### PASSAGE PROVIDED
Well.... it's after 11 and I've been doing well on getting to bed at a decent time every night. My roommates are all back so I'm thinking it's time for me to hit the sack as well. G'night all from Minnesota.

BTW..... www.crown.edu
GO STORM.

Sunday, August 9, 2009

Memories

As I sat tonight flipping through my best friend's photos from her recent mission trip to Ukraine, I suddenly realized how much I truly missed Russia. How much I missed culture. How much I missed outreach. How much I missed the life God has called me to. I honestly started to cry as I was simply reflecting and wishing I could have been over there with her.... ministering, loving on, and interacting with the Europeans yet again. In a conversation I had tonight with a friend, I said simply that Europe has always had a special place in my heart. When talking about missions and where to go, people often mention China or the Middle East... because they assume since Christianity began on European soil that Europe is completely Christian. This presupposition is incredibly false... while yes, Christianity did begin in Europe..... Europe today is VERY post-modern and VERY post-Christian. Agnosticism and Atheism rates are incredibly high as people search out for the truth or simply live with the truth there is no God. This thought breaks my heart.

In 2007, I went to Russia with a broken heart and as my youth pastor told me, "If you go somewhere with a broken heart, more likely than not you'll come back with no heart at all." He was completely true. I gave away every piece of my heart to the young girls that stole it from day one there. Missions is my call and I am excited to pursue it full-time.

Thank you Liz.... for bringing back memories. And thank you to those of you who encourage me to continue to chase after my dreams. I am forever indebted to you.

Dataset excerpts
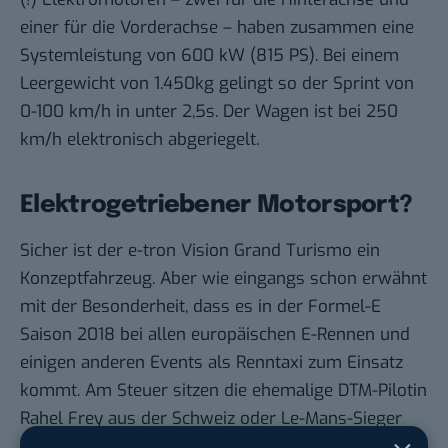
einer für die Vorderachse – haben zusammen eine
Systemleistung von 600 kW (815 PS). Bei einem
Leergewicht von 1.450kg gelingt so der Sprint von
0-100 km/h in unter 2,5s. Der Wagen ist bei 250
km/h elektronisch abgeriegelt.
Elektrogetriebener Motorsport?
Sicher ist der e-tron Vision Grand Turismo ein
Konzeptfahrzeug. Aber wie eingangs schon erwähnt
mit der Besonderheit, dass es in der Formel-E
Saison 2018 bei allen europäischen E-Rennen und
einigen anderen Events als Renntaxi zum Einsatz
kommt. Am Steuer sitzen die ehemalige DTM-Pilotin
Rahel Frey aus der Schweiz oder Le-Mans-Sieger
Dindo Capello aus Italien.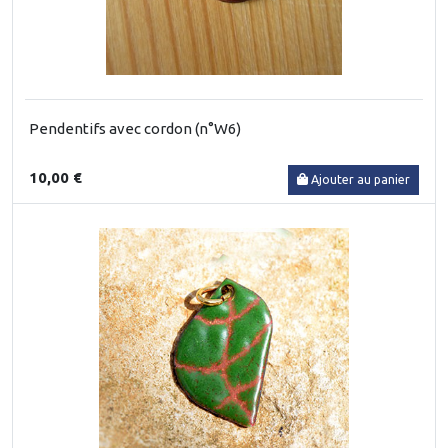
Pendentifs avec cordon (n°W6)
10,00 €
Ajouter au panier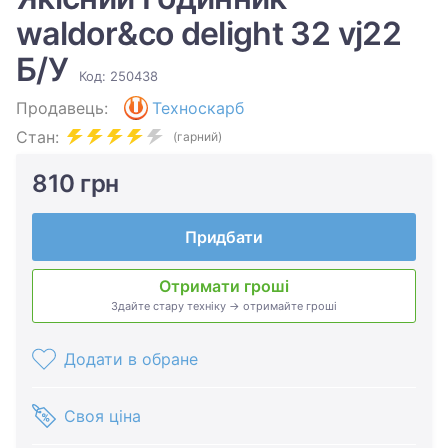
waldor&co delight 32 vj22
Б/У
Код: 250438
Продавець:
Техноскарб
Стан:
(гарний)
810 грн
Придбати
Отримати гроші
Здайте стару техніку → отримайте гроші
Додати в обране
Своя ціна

...

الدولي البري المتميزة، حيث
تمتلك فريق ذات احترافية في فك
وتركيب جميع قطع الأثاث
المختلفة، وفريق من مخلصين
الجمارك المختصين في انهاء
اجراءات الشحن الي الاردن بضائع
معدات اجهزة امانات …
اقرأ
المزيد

### THINGS TO DO
1 > Can you set down the blog post about missions word for word, from "Well.... it's after" to "all from Minnesota."?
2 > Will you resume the blog post about missions from the point where it stops?

### ANSWERS TO EACH TASK
1 >
Well.... it's after 11 and I've been doing well on getting to bed at a decent time every night. My roommates are all back so I'm thinking it's time for me to hit the sack as well. G'night all from Minnesota.

2 >
Monday, July 27, 2009

Passion and Purity - A Reflection

Passion and Purity. A simple statement that says so much. A simple phrase which shows what many of our relationships lack. Recently in history, our relationships with guys and girls have been lackluster at best. Sure, they've supposedly been passion-filled but not purity-filled. Purity. What an ancient term as some would say. An archaic word at best. Heaven forbid someone walk through high school and college without spending the night with a boyfriend or girlfriend. Purity - be it emotional, physical, or mental - has gone by the wayside. It is no wonder our high school hallways are filled with expectant teen mothers and fathers who could care less.

Both guys and girls could share the blame. I find it difficult at best looking at society today. Girls dress seductively.... practically begging to be taken home. To the guys who read this, I apologize. Sadly, many Christian women do not see what the big deal is showing a little skin here and there. Guys prowl the halls... hoping for the chance to conquer yet another girl. Girls with little or no relationship history are the big pulls.... however, many remain unmoved while some do succumb. Perhaps it's because these girls have been holding out for a hero. A knight in shining armor. A superhero coming in to rescue them. Often, high school girls (and guys) find themselves wondering if they are worth anything outside of a dating relationship.

I found myself in a little bit of both categories. I tried holding out for my hero... but I gave my heart away to way to four too many boys. While I never physically succumb, my heart was ripped to shreds by my senior year. As I sat at work today, I started reading a book a friend had given me after a very difficult few weeks. "Passion and Purity" by Elisabeth Elliot. This book challenged and stretched me as I sat and read it. It challenged me to think about who I was holding out for. God has the most incredible guy on the face of the earth planned for ME.... a broken mess. I find it so hard to believe at times that He chooses to call me His daughter because I fall time and time again. Each time, He picks me up, dusts the dirt off, and helps me carry on. I challenge the girls and guys who may stumble upon this blog and read it, to find "Passion and Purity" on a local bookshelf and read it for yourself. It's definitely worth it.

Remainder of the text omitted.